Peki bu hafta neden balık yok tu Acaba diyorum ki meydana gelen depremin buna etkisi olabilir mi ( BAYRAMDERE AÇIKLARI-BURSA (MARMARA DENİZİ) 4,2 2006.12.19 21:15:37 ) ( EGE DENİZİ 4,8 2006.12.21 20:31:00 ) ( AKDENİZ 4,9 2006.12.24 12:26:24 )
Ahmet aynen katılıyorum, yaşanan depremlerden sonra denizdeki canlılarda da bir isteksizlik ve tedirginlik oluyor sanırım, kuşadası organizasyonu sabahı da sabah gün ağarmadan meydana gelen depremi de hatırlatmak isterim... Mahir Amca fotoğraflar ve paylaşımın için ayrıca teşekkür ederim...
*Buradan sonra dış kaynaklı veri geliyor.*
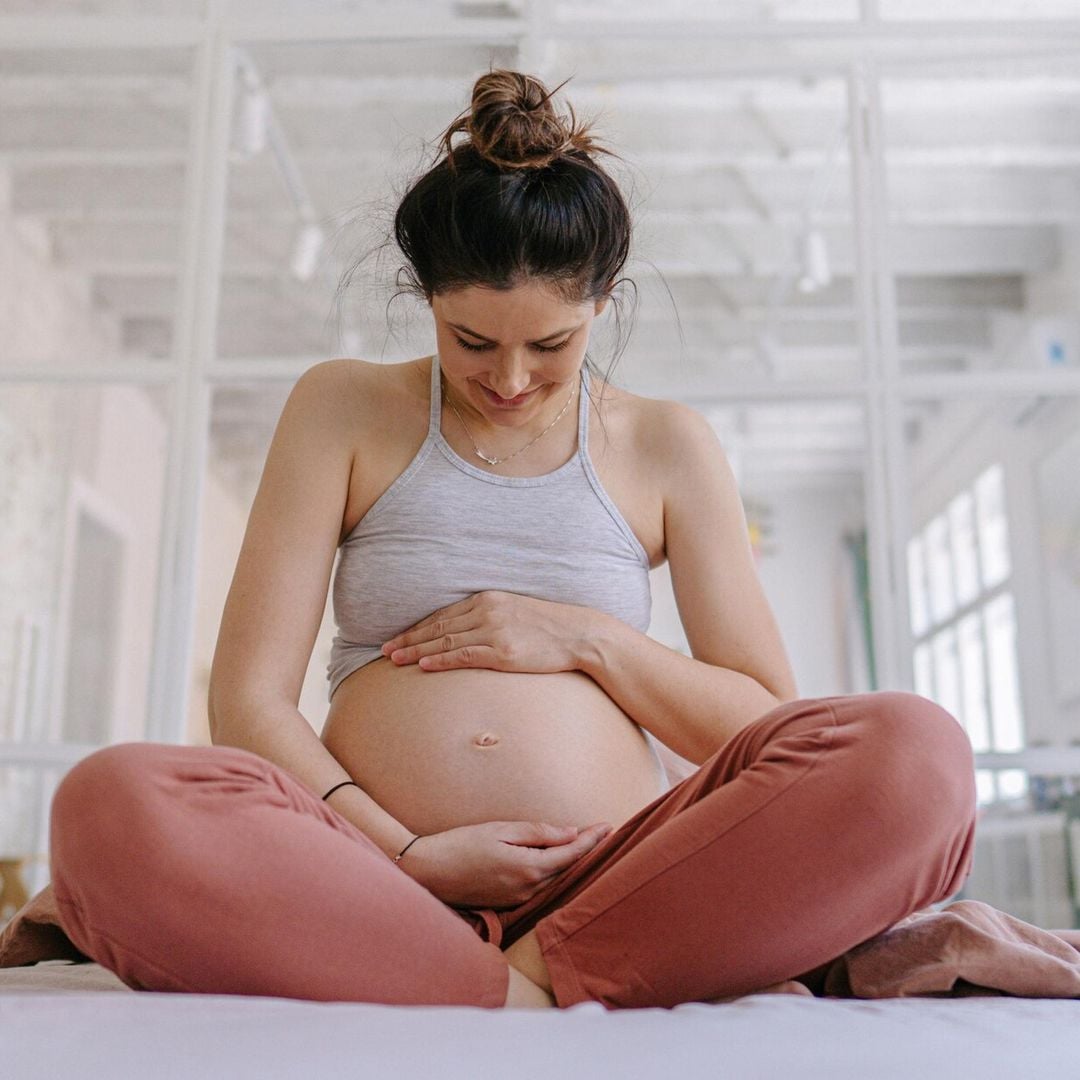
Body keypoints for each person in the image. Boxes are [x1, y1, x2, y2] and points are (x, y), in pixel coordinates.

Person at [46, 69, 977, 1011]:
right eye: (472, 340)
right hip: (372, 876)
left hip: (624, 876)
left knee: (917, 757)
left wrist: (584, 638)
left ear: (603, 305)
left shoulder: (668, 445)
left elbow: (763, 724)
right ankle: (514, 982)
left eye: (553, 346)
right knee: (107, 804)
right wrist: (410, 855)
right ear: (428, 300)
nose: (512, 379)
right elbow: (248, 703)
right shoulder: (343, 409)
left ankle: (521, 977)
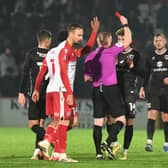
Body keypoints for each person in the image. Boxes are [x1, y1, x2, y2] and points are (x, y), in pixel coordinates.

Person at [32, 17, 100, 162]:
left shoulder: (64, 51)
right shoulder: (64, 50)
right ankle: (50, 145)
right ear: (70, 34)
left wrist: (94, 32)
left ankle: (55, 153)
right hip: (61, 89)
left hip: (53, 89)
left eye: (82, 35)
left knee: (58, 121)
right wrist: (68, 93)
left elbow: (86, 50)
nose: (81, 38)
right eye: (79, 35)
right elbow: (63, 73)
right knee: (64, 121)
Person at [84, 15, 132, 160]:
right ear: (110, 41)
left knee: (98, 122)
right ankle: (108, 142)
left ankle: (98, 153)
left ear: (98, 41)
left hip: (97, 89)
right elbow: (128, 40)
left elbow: (87, 78)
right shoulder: (112, 51)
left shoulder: (90, 56)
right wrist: (125, 24)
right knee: (121, 120)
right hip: (111, 88)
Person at [18, 29, 52, 160]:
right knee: (41, 123)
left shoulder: (31, 53)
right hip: (47, 93)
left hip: (34, 92)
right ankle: (38, 151)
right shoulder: (51, 54)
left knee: (33, 125)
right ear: (48, 40)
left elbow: (26, 73)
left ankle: (47, 139)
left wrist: (21, 91)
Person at [115, 27, 143, 160]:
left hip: (130, 90)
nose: (120, 42)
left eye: (123, 39)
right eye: (119, 39)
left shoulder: (135, 54)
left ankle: (125, 151)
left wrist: (132, 67)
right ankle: (114, 144)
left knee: (129, 120)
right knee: (112, 118)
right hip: (116, 89)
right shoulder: (116, 53)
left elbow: (141, 71)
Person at [139, 33, 168, 152]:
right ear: (154, 42)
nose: (158, 43)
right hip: (154, 90)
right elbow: (146, 74)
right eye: (156, 41)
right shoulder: (150, 56)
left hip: (166, 91)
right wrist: (142, 87)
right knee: (152, 114)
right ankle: (149, 142)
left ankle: (166, 143)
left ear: (165, 41)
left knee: (166, 117)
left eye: (160, 40)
moda Akşam akşam bir bakayım diye gittim modaya herzamanki gibi mezgit var boş çevirmiyor, ama süpriz birde ufak bir köpekbalığı vardı bu akşam. Birde söylenti duydum birileri çiflikte kalkan yetiştirmeye çalışmış ama bir senede büyütemeyince 500 gr. lık kalkanları salmış marmaraya o yüzden bolca görünür olmuş kalkan kıyılarda
Arkadaşlar hepinize teşekkür ederim, genel bir cevap vermiş olayım,mesaj kirliliği olmasın Gördüğüm kadarıyla, Boğaz'da karışık balık var, istavritin incesi çok ama içinde çok büyükleri de var, kime ne rastlarsa. Çinekop da öyle, yapraklar çok fakat arada basbayağı çinekoplar da var. Depremlerin bir etkisi olduğunu sanmıyorum, çünkü depremden önce de aynı durum vardı. Yanılmıyorsam, asıl sebep, kış şartlarının henüz oluşmaması. Balıklar da şaşkın, gerçi deniz suyu 10 dereceye kadar inmiş. yarın da poyraz fırtınasıyla birlikte kar bekleniyor. Bu hava gerçekleşirse o kıraçaları da diğerlerini de Marmaraya indirir. Karadeniz'de Boğaz ağzında balık varsa onlar da Boğaz'a girer. Kısmet artık, bakalım Allah ne gösterecek. İnşallah hayır gösterir.